My mother's only other friends were Carrie Frost and a woman called Celia whose husband my mother had had sex with in 1972 but Celia hadn't minded until 1975 when the menopause sent her round the twist due to sleeplessness and hormone headaches and her husband had come clean about some affairs on his deathbed.

My mother had been at the husband's funeral and had spoken to Celia and had said how selfish of him, coming clean like that just to get into Heaven, but Celia wanted the drama and told her to fuck off.

My mother's lack of good friends reminded me that I'd let my best friend Melody slip away. Not because she'd seen me weeing in the kitchen sink or anything serious, but because I'd pretty much stopped going to school. Melody Longlady, Miranda's sister, had been the prettier twin all through childhood but things had switched for the twins during puberty (as previously mentioned) plus Melody hadn't taken care of her skin and drank insufficiently diluted cordials. Melody had had a miserable year coming to terms with being judged for not being pretty after a lifetime of being admired. Going punk hadn't occurred to Melody until one day she went babysitting with another friend and the friend suggested it (punk) and gave her a glass of orange liqueur and by the time the people came home (for whom they were babysitting) Melody had pierced her own ear and had literally become a punk.
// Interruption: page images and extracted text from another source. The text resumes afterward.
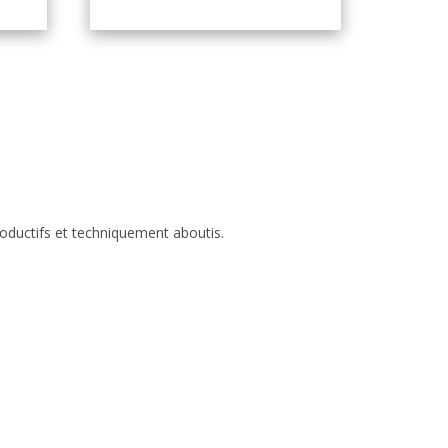
roductifs et techniquement aboutis.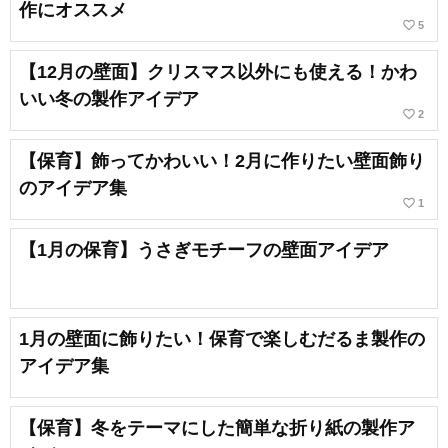
作にオススメ
favorite_border
5
【12月の壁面】クリスマス以外にも使える！かわ
いい冬の製作アイデア
favorite_border
2
【保育】飾ってかわいい！2月に作りたい壁面飾り
のアイデア集
favorite_border
1
【1月の保育】うさぎモチーフの壁面アイデア
1月の壁面に飾りたい！保育で楽しむだるま製作の
アイデア集
【保育】冬をテーマにした簡単な折り紙の製作ア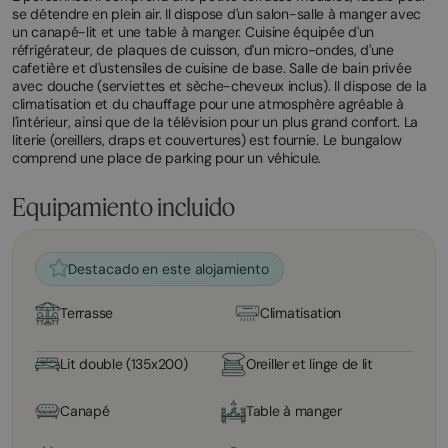
se détendre en plein air. Il dispose d'un salon-salle à manger avec
un canapé-lit et une table à manger. Cuisine équipée d'un
réfrigérateur, de plaques de cuisson, d'un micro-ondes, d'une
cafetière et d'ustensiles de cuisine de base. Salle de bain privée
avec douche (serviettes et sèche-cheveux inclus). Il dispose de la
climatisation et du chauffage pour une atmosphère agréable à
l'intérieur, ainsi que de la télévision pour un plus grand confort. La
literie (oreillers, draps et couvertures) est fournie. Le bungalow
comprend une place de parking pour un véhicule.
Equipamiento incluido
Destacado en este alojamiento
Terrasse
Climatisation
Lit double (135x200)
Oreiller et linge de lit
Canapé
Table à manger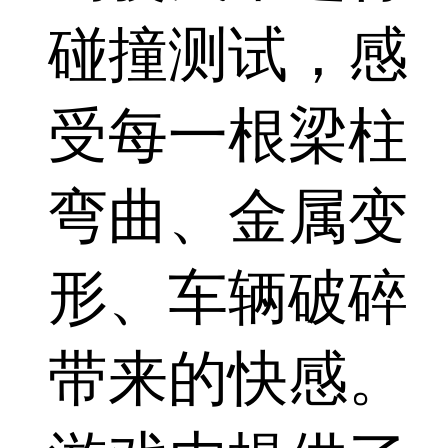
碰撞测试，感
受每一根梁柱
弯曲、金属变
形、车辆破碎
带来的快感。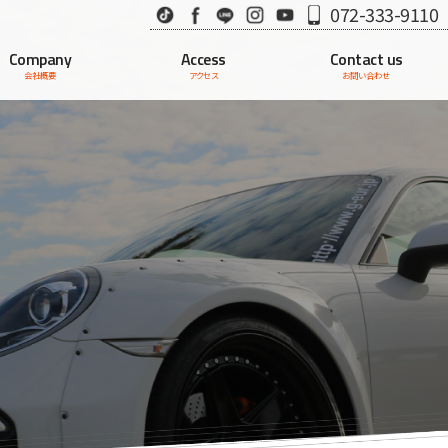
TikTok
Facebook
LINE
Instagram
Youtube
072-333-9110
Company
Access
Contact us
会社概要
アクセス
お問い合わせ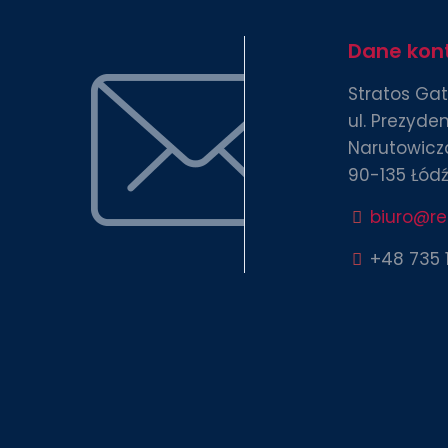
Dane kon
Stratos Gate
ul. Prezyde
Narutowicza
90-135 Łód
biuro@r
+48 735 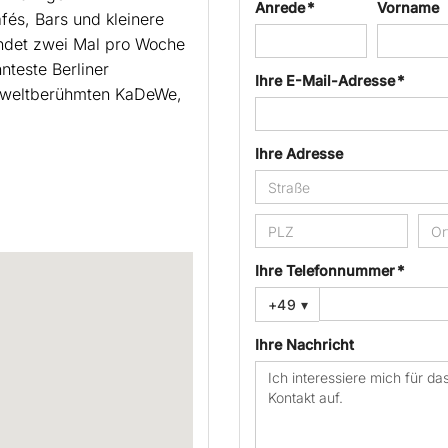
Anrede *
Vorname
fés, Bars und kleinere
indet zwei Mal pro Woche
nteste Berliner
Ihre E-Mail-Adresse *
 weltberühmten KaDeWe,
Ihre Adresse
Ihre Telefonnummer *
+49
▾
Ihre Nachricht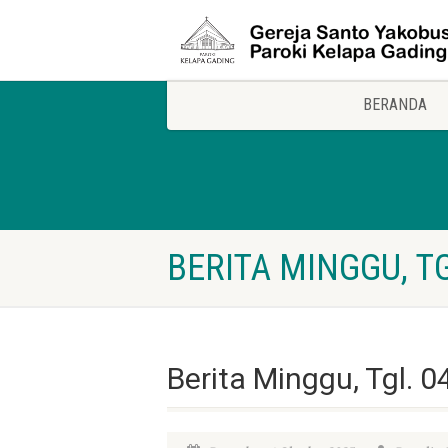
BERANDA
BERITA MINGGU, T
Berita Minggu, Tgl. 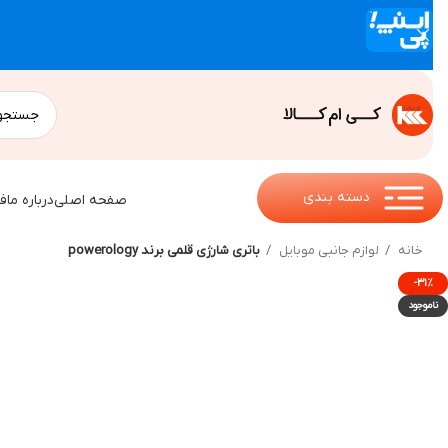
دسته بندی
صفحه اصلی
درباره ما
ف
خانه
لوازم جانبی موبایل
باتری شارژی قلمی برند powerology
-۳۱%
ناموجود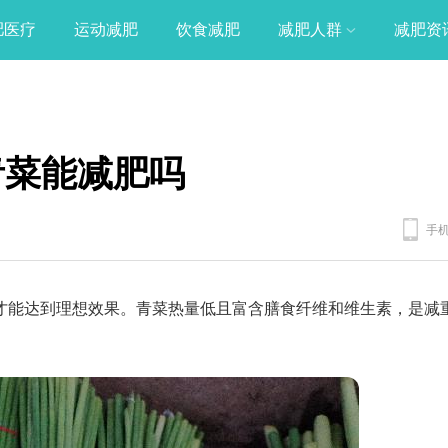
肥医疗
运动减肥
饮食减肥
减肥人群
减肥资
青菜能减肥吗
手
才能达到理想效果。青菜热量低且富含膳食纤维和维生素，是减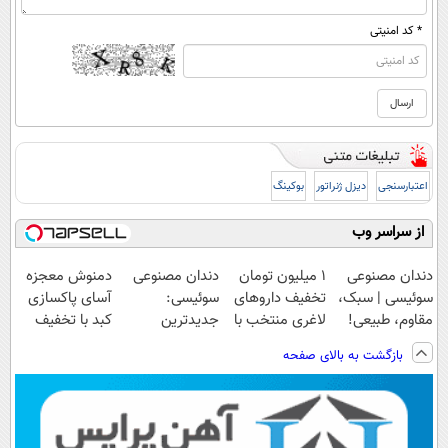
* کد امنیتی
اعتبارسنجی
دیزل ژنراتور
بوکینگ
از سراسر وب
دندان مصنوعی
۱ میلیون تومان
دندان مصنوعی
دمنوش معجزه
سوئیسی | سبک،
تخفیف داروهای
سوئیسی:
آسای پاکسازی
مقاوم، طبیعی!
لاغری منتخب با
جدیدترین
کبد با تخفیف
ویزیت
ارسال از
فناوری اروپا،
ویژه
بازگشت به بالای صفحه
رایگان+پرداخت
داروخانه نزدیکت
سبک و مقاوم |
اقساطی😍
پرداخت قسطی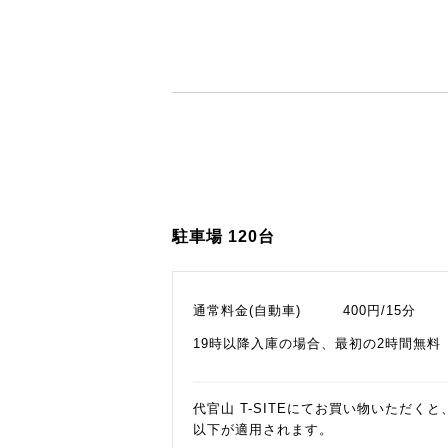
駐車場 120台
通常料金(自動車) 400円/15分
19時以降入庫の場合、最初の2時間無料
代官山 T-SITEにてお買い物いただく
以下が適用されます。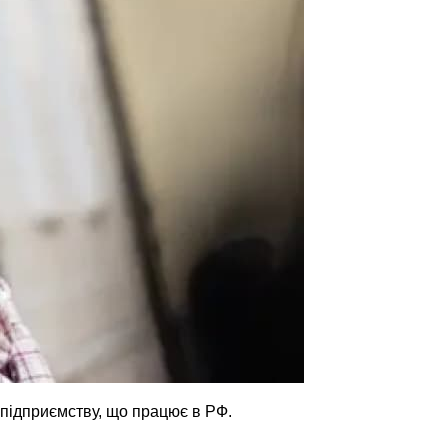
и підприємству, що працює в РФ.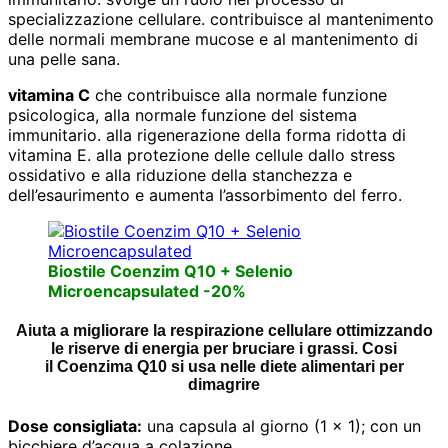
specializzazione cellulare. contribuisce al mantenimento
delle normali membrane mucose e al mantenimento di
una pelle sana.
vitamina C
che contribuisce alla normale funzione
psicologica, alla normale funzione del sistema
immunitario. alla rigenerazione della forma ridotta di
vitamina E. alla protezione delle cellule dallo stress
ossidativo e alla riduzione della stanchezza e
dell’esaurimento e aumenta l’assorbimento del ferro.
Biostile Coenzim Q10 + Selenio
Microencapsulated -20%
Aiuta a migliorare la respirazione cellulare ottimizzando
le riserve di energia per bruciare i grassi. Cosi
il Coenzima Q10 si usa nelle diete alimentari per
dimagrire
Dose consigliata:
una capsula al giorno (1 × 1); con un
bicchiere d’acqua a colazione.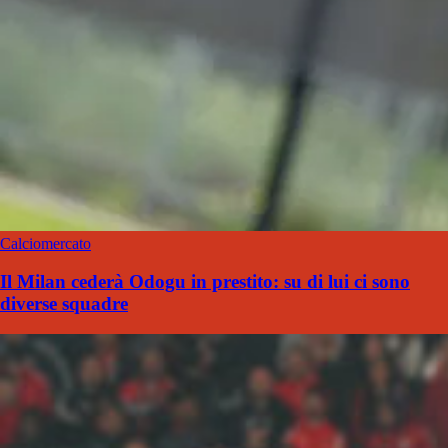
Calciomercato
Il Milan cederà Odogu in prestito: su di lui ci sono
diverse squadre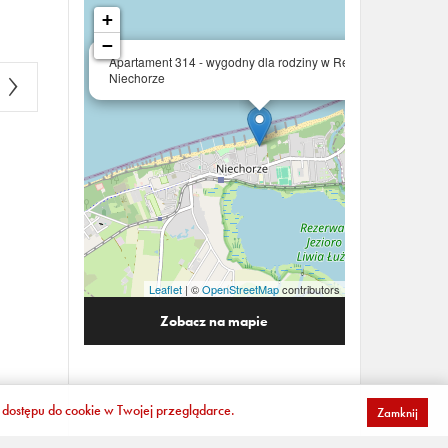
+
−
×
Apartament 314 - wygodny dla rodziny w Rezydencji
Niechorze
Leaflet
| ©
OpenStreetMap
contributors
Zobacz na mapie
dostępu do cookie w Twojej przeglądarce.
Zamknij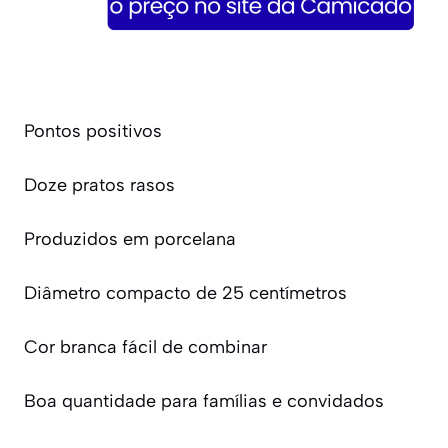
Pontos positivos
Doze pratos rasos
Produzidos em porcelana
Diâmetro compacto de 25 centímetros
Cor branca fácil de combinar
Boa quantidade para famílias e convidados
All of a sudden she looked fabulous and exciting, like something in a magazine. And Miranda, her non-punk twin, in gipsy skirt and fluffy bolero, looked nothing next to Melody in a plastic mini-dress.

During Silver Jubilee week, everyone got cross with Melody about her punk attitude but Melody stuck up for herself.

‘I'm not really saying I hate the Queen. I'm glad she's made it to twenty-five years. I just don't suit any other fashion and it's who I am for the time being,' she said, cleverly keeping her options open.

Melody's punkishness really brought out the best in her—for instance, in the inevitable arguments with her parents, she called her mother a ‘waste of space'. A phrase I'd never heard before, but was so accurate.

In the run-up to the open day wedding day I'd felt slightly nervous about meeting Melody now she was a full punk and so comfortable with it. I had the same ridiculous preconceptions as other people and thought it conceivable she might beat me up for not being a punk. That was because the press always tried to show punks in a bad light doing awful stuff and saying upsetting things. But the truth was they were just people, like Melody, who happened to like wearing a bin liner and hanging around in a group with others who hated the mainstream.

I missed Melody and our friendship but wondered if I could be fully friends with her now she'd committed so strongly to punkhood. I worried that she might dredge up something from our past and want to get even with me—I'd heard punks bore grudges. Like the time I wouldn't help her with her European studies project even though I knew a hell of a lot about Denmark and Holland and the Low Countries. And in the end she wrote a load of nonsense about Belgium and Belgian artists being only interested in patterns and not realism. But she got a B for it because of her good vocabulary and knowledge of chocolate.